The simpler and more common type is the Oral Ranula, which remains confined to the sublingual space above the mylohyoid muscle. These lesions typically appear as a translucent, bluish, dome-shaped swelling directly under the tongue. They are often asymptomatic unless they grow large enough to interfere with speech or swallowing.

Plunging Ranula

The second, more complex type is the Plunging Ranula, also known as a cervical or diving ranula, which extends downward into the neck region. This occurs when the escaped mucus dissects through a defect or natural opening in the mylohyoid muscle, traveling into the submandibular or cervical spaces. A plunging ranula presents as a soft, mobile, and often painless swelling in the upper neck, sometimes with no visible swelling remaining in the mouth.

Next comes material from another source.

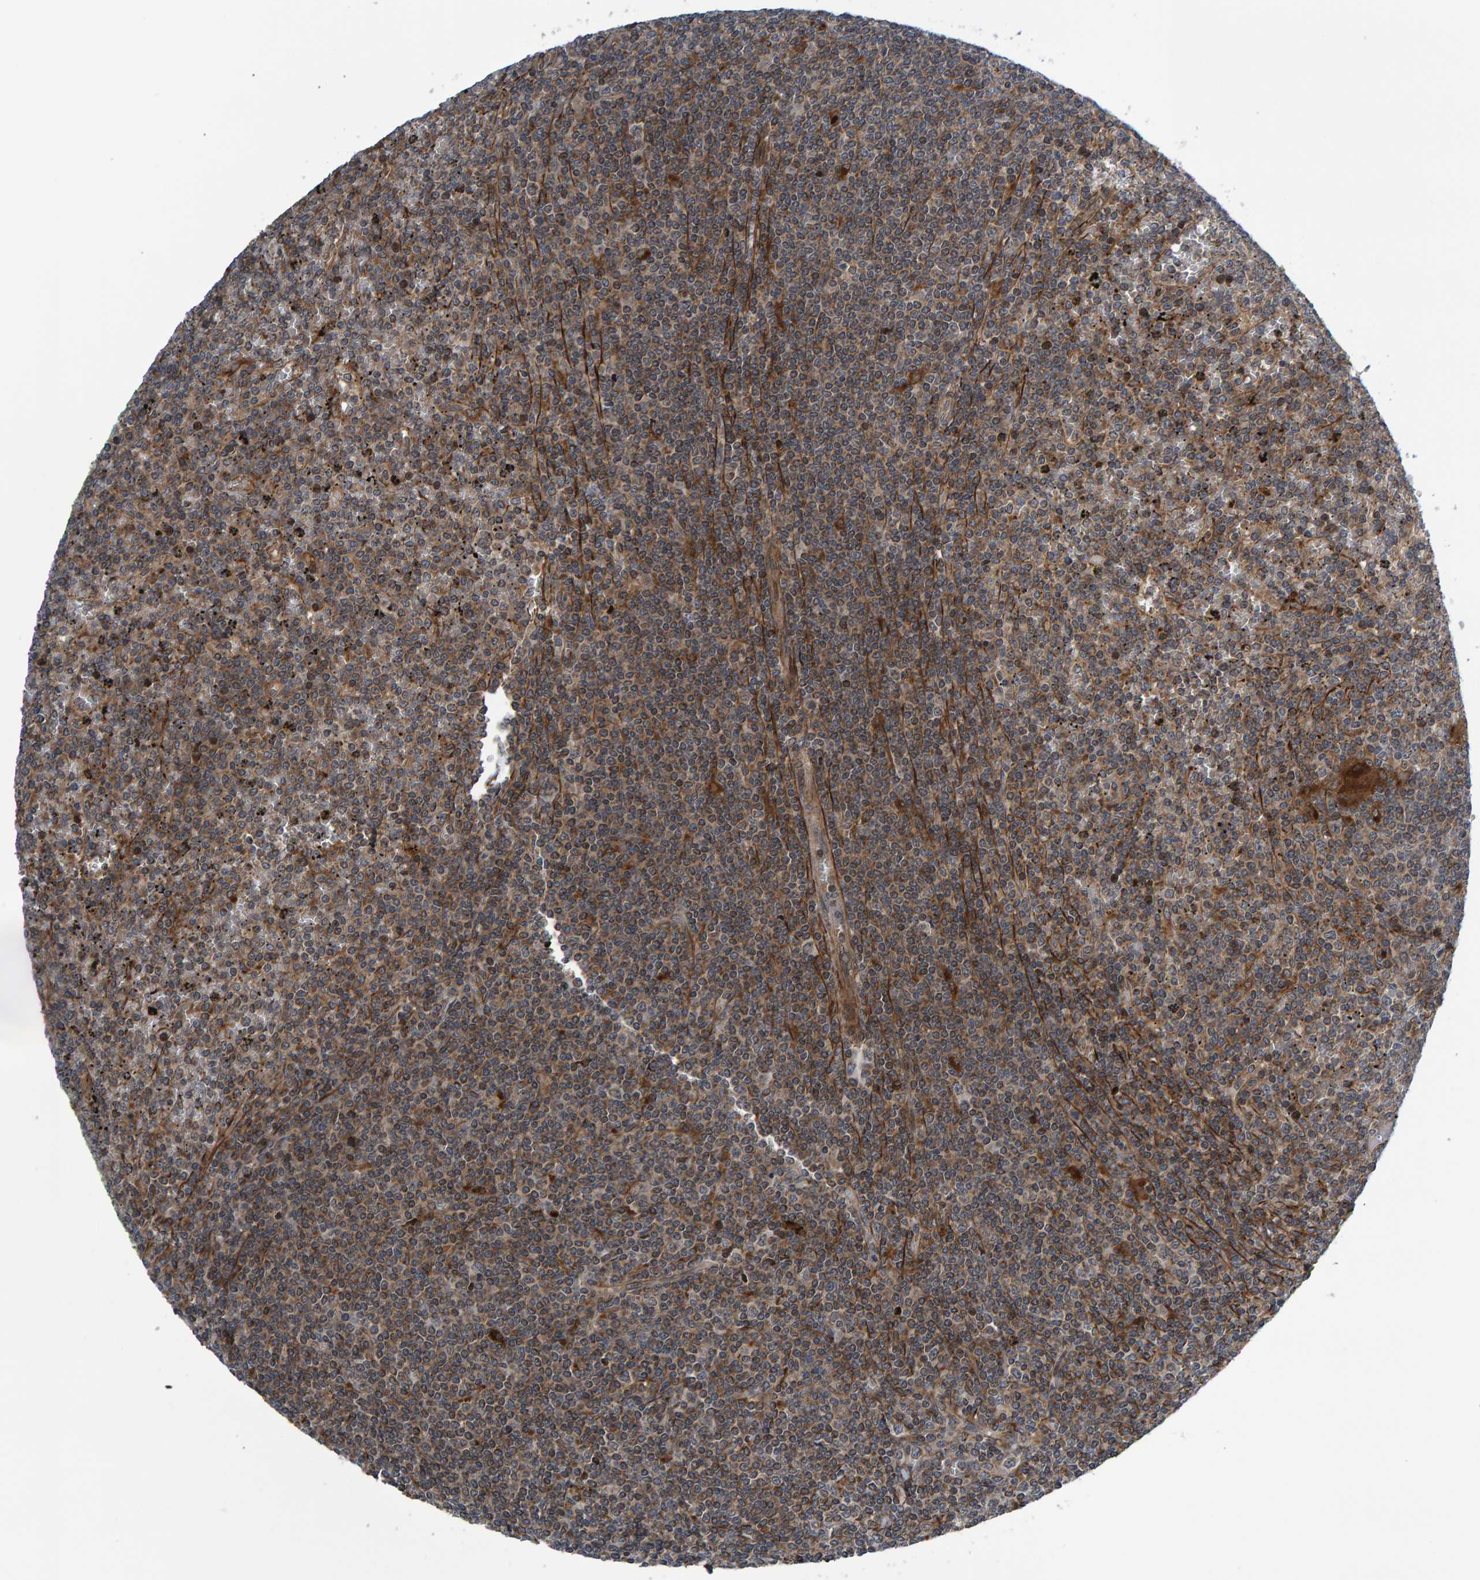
{"staining": {"intensity": "weak", "quantity": "25%-75%", "location": "cytoplasmic/membranous"}, "tissue": "lymphoma", "cell_type": "Tumor cells", "image_type": "cancer", "snomed": [{"axis": "morphology", "description": "Malignant lymphoma, non-Hodgkin's type, Low grade"}, {"axis": "topography", "description": "Spleen"}], "caption": "This micrograph demonstrates immunohistochemistry (IHC) staining of malignant lymphoma, non-Hodgkin's type (low-grade), with low weak cytoplasmic/membranous expression in approximately 25%-75% of tumor cells.", "gene": "ATP6V1H", "patient": {"sex": "female", "age": 19}}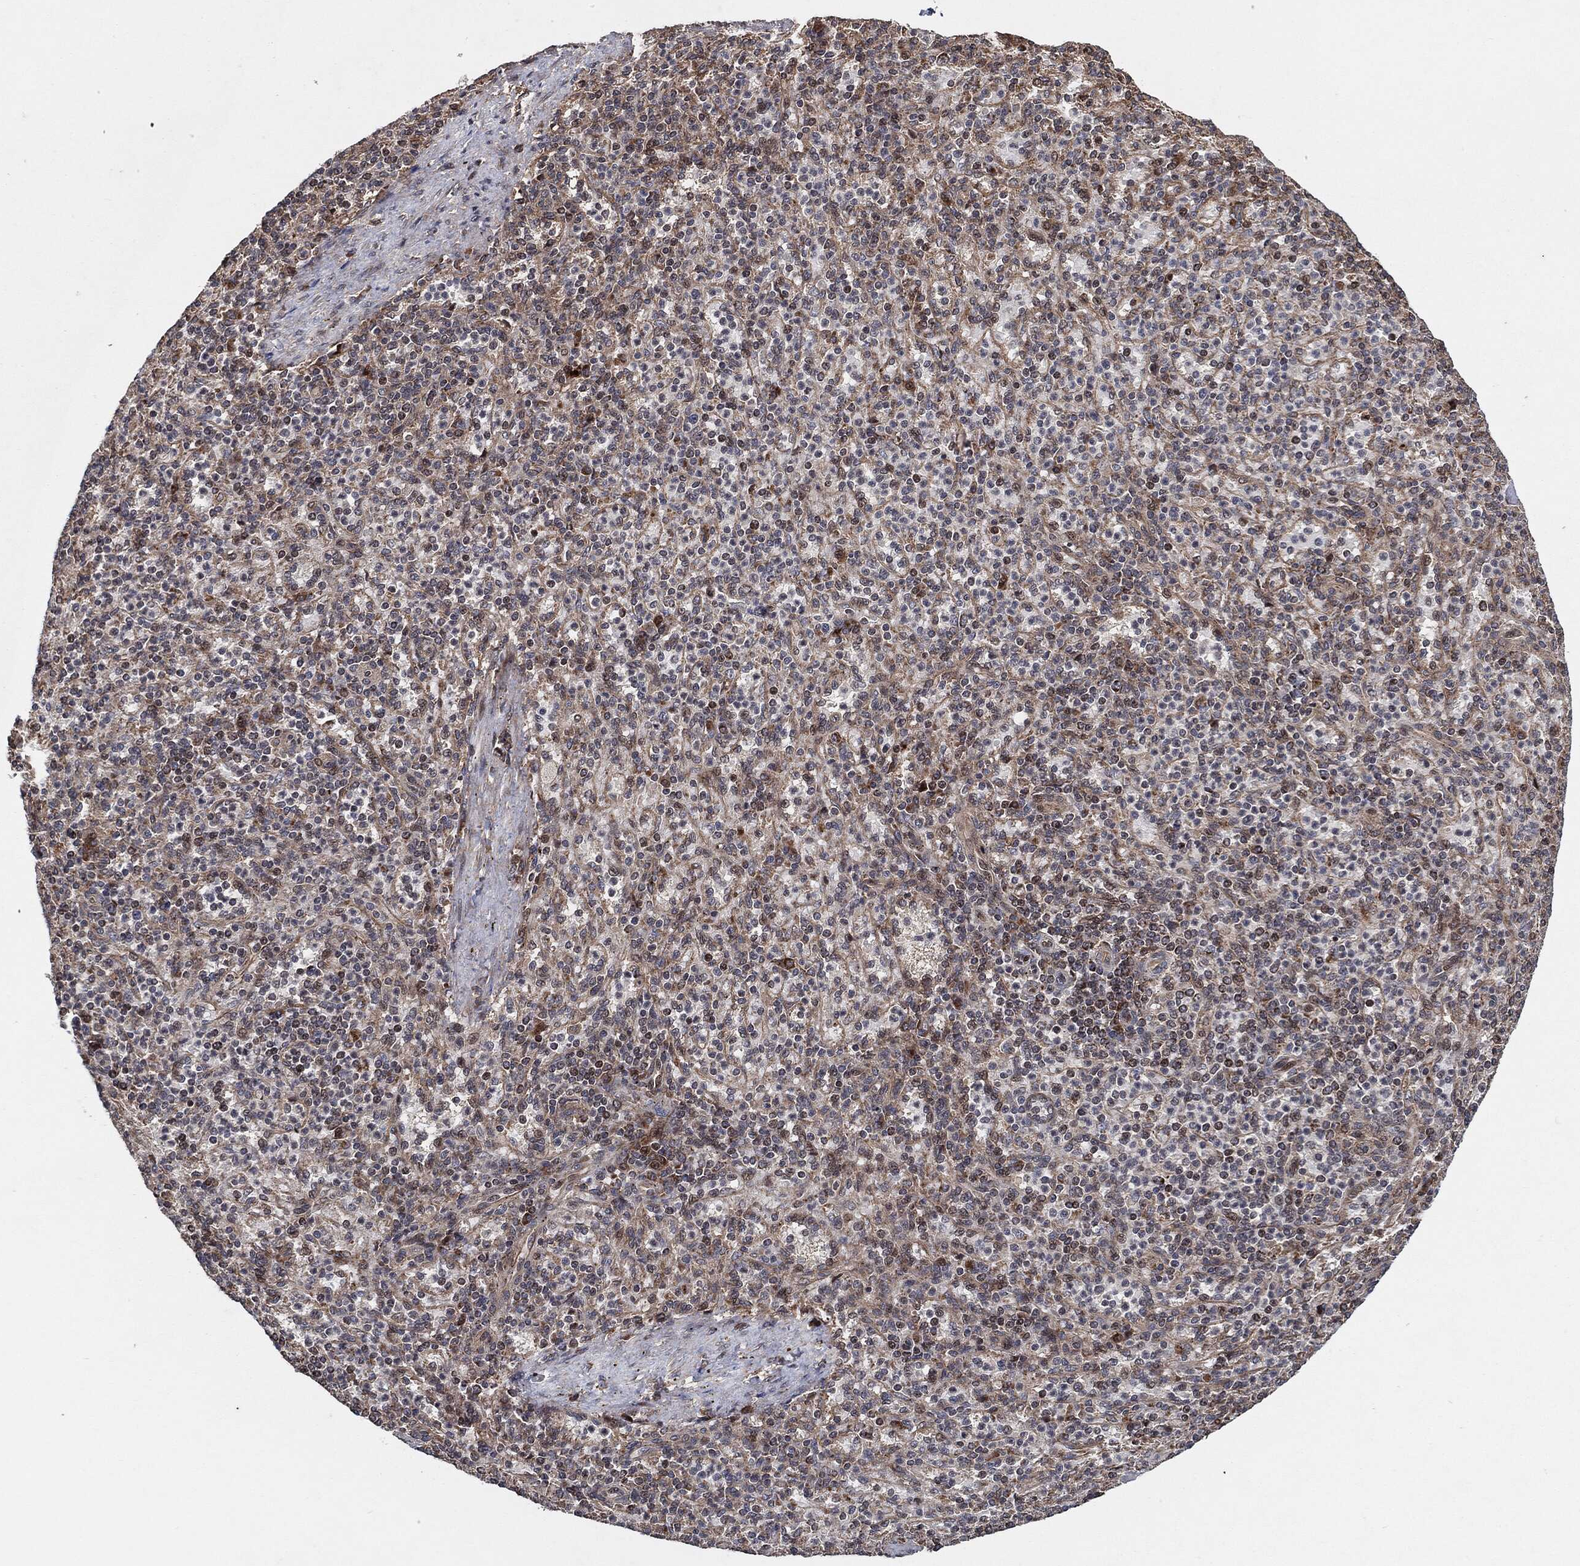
{"staining": {"intensity": "negative", "quantity": "none", "location": "none"}, "tissue": "spleen", "cell_type": "Cells in red pulp", "image_type": "normal", "snomed": [{"axis": "morphology", "description": "Normal tissue, NOS"}, {"axis": "topography", "description": "Spleen"}], "caption": "A high-resolution micrograph shows IHC staining of unremarkable spleen, which demonstrates no significant expression in cells in red pulp.", "gene": "BCAR1", "patient": {"sex": "female", "age": 74}}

Medical Interventions for Resolution

Treatment for a ranula is typically surgical, especially if the lesion is large, symptomatic, or recurrent.

Marsupialization

One common approach, particularly for smaller oral ranulas, is Marsupialization. This procedure involves incising the ranula and suturing the edges of the cyst lining to the oral mucosa, opening the cyst for continuous drainage. However, marsupialization has a relatively high recurrence rate, sometimes exceeding 40%, because the underlying source of the mucus remains intact.

Complete Excision

A more definitive treatment is the Complete Excision of the ranula along with the entire ipsilateral sublingual gland. Removing the gland eliminates the source of the mucus, which drastically reduces the risk of the ranula recurring to as low as 2%. This approach is often considered the standard of care for plunging ranulas due to their complexity and high likelihood of recurrence with less aggressive methods. While simple aspiration of the fluid is possible, it is not recommended as a standalone treatment due to recurrence rates often higher than 80%.